Buenos Aires, September 24th. Finally, the Chinese Customs Authority approved seven crushing plants in Argentina to supply soybean meal to the Asian country. This was the last step after a mission came to the country to inspect the plants and the soybean export system, in August.

Sources in the oilseed industry told to eFarmNewsAr.com that this was a relevant step in the Chinese market opening process. This habilitation adds to the protocol signed between the two countries to admit the entering of the product. Now, the latest step is the formal registration of the soybean meal products in China, a process that the local industry hopes ending during the first months of 2020. “Also we are working to the approval of five more soybean crushing plants”, the sources explained.

By now, the seven plants habilitated are the following.

1.- Bunge facility in Ramallo. This terminal port was inaugurated in 2005, over the Paraná river in the Buenos Aires province and is one of the first when cargos arrive from the ocean. The facility has 3,000 tons per day crushing capacity.

2.- Cargill facility in Gobernador Galvez.
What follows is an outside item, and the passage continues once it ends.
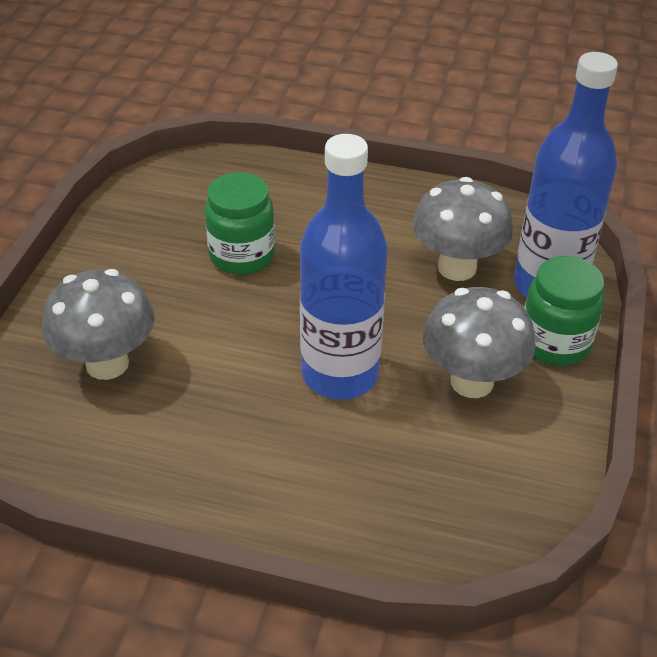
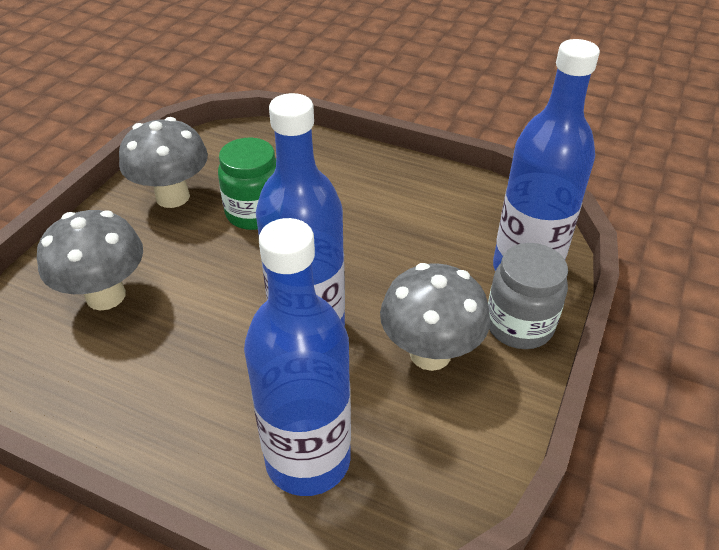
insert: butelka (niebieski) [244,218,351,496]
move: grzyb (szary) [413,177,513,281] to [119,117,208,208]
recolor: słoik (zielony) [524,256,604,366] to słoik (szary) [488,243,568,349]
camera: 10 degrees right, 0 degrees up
This is the largest soybean crushing plant of Cargill around the world. There the company is able to process 13,000 tons of soybean per day.

3.- Louis Dreyfus Company in Timbúes. This is one of the newest crushing plants in Argentina. There, the company is able to process 4 MMT of soybean per year.

4.- Molinos Agro in San Lorenzo. Formerly named “Molinos Río de la Plata”, the company has a facility over the Paraná River, in the Santa Fe province, where it is able to process 20,000 tons daily.

5.- T6 in Puerto General San Martín. T6 is the joint venture between Bunge and local Aceitera General Deheza. There, the company is able to process 20,000 tons of soybean per day.

6. Renova in Timbúes. The company is a JV between Glencore via its subsidiary Oleaginosas Moreno and local company Vicentin. Inaugurated in 2013, it is the largest soybean complex in the world, with 30,000 tons of soybean daily processing capacity.

7.- Cofco in Timbúes. Timbúes is the farthest port terminal over the Paraná River, north of Rosario city. Here, former Noble company built its complex in 2005. Now, owned by Cofco, the plant has 9,500 tons/day of crushing capacity.